_Excerpted text_.
=-=-=-=-=
Lockhart stated there are many factors that gauge the
marketability of gas. She pointed to complex technologies,
risks, and deterioration of reservoirs. There was a higher
cost for resource recovery, because there was not as much
gas as there used to be.
9:35:42 AM
Representative Gara asked how long the contracts will last
for the Cook Inlet. Ms. Lockhart responded that she was
unsure, but stated that she had seen a study revealing a
gap starting in the next two years highlighting utility
needs.
Representative Gara wondered if utilities wait for their
contracts to expire, before they ask for more exploring.
Ms. Lockhart replied that utilities are proactive in
seeking new supply contracts, at the same time producers
are proactive in securing outlets.
=-=-=-=-=
_Supplied information_.

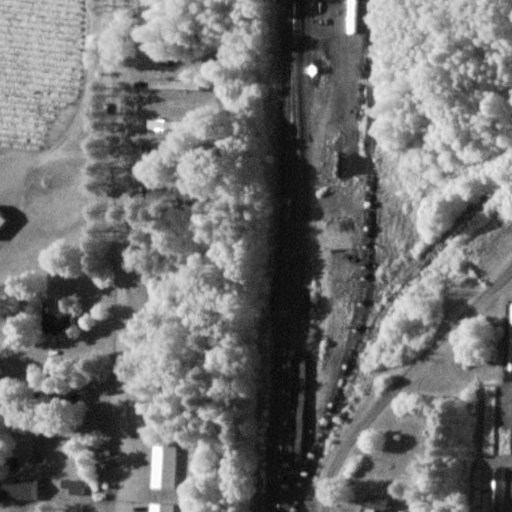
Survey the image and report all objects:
building: (175, 84)
building: (166, 124)
road: (120, 197)
building: (0, 221)
railway: (286, 255)
railway: (300, 256)
building: (54, 317)
building: (509, 338)
road: (412, 369)
road: (44, 407)
road: (126, 454)
building: (164, 465)
building: (71, 485)
building: (18, 488)
building: (375, 504)
building: (161, 507)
=-=-=-=-=
_Directions_.
a - Write out the hearing excerpt word for word between "Lockhart stated there" and "for more exploring.", inclusive.
b - In the hearing excerpt, why was the cost of resource recovery higher?
c - Summarize the hearing excerpt in two sentences.
Work only from the hearing excerpt.

_Exercise results_.
a -
Lockhart stated there are many factors that gauge the
marketability of gas. She pointed to complex technologies,
risks, and deterioration of reservoirs. There was a higher
cost for resource recovery, because there was not as much
gas as there used to be.
9:35:42 AM
Representative Gara asked how long the contracts will last
for the Cook Inlet. Ms. Lockhart responded that she was
unsure, but stated that she had seen a study revealing a
gap starting in the next two years highlighting utility
needs.
Representative Gara wondered if utilities wait for their
contracts to expire, before they ask for more exploring.

b - There was not as much gas as there used to be.

c - Lockhart said many factors gauge the marketability of gas, including complex technologies, risks, and reservoir deterioration, and that resource recovery costs more because less gas remains than before. Asked how long Cook Inlet contracts will last, she was unsure but cited a study showing a gap in utility needs starting in the next two years, and she said utilities are proactive in seeking new supply contracts while producers are proactive in securing outlets.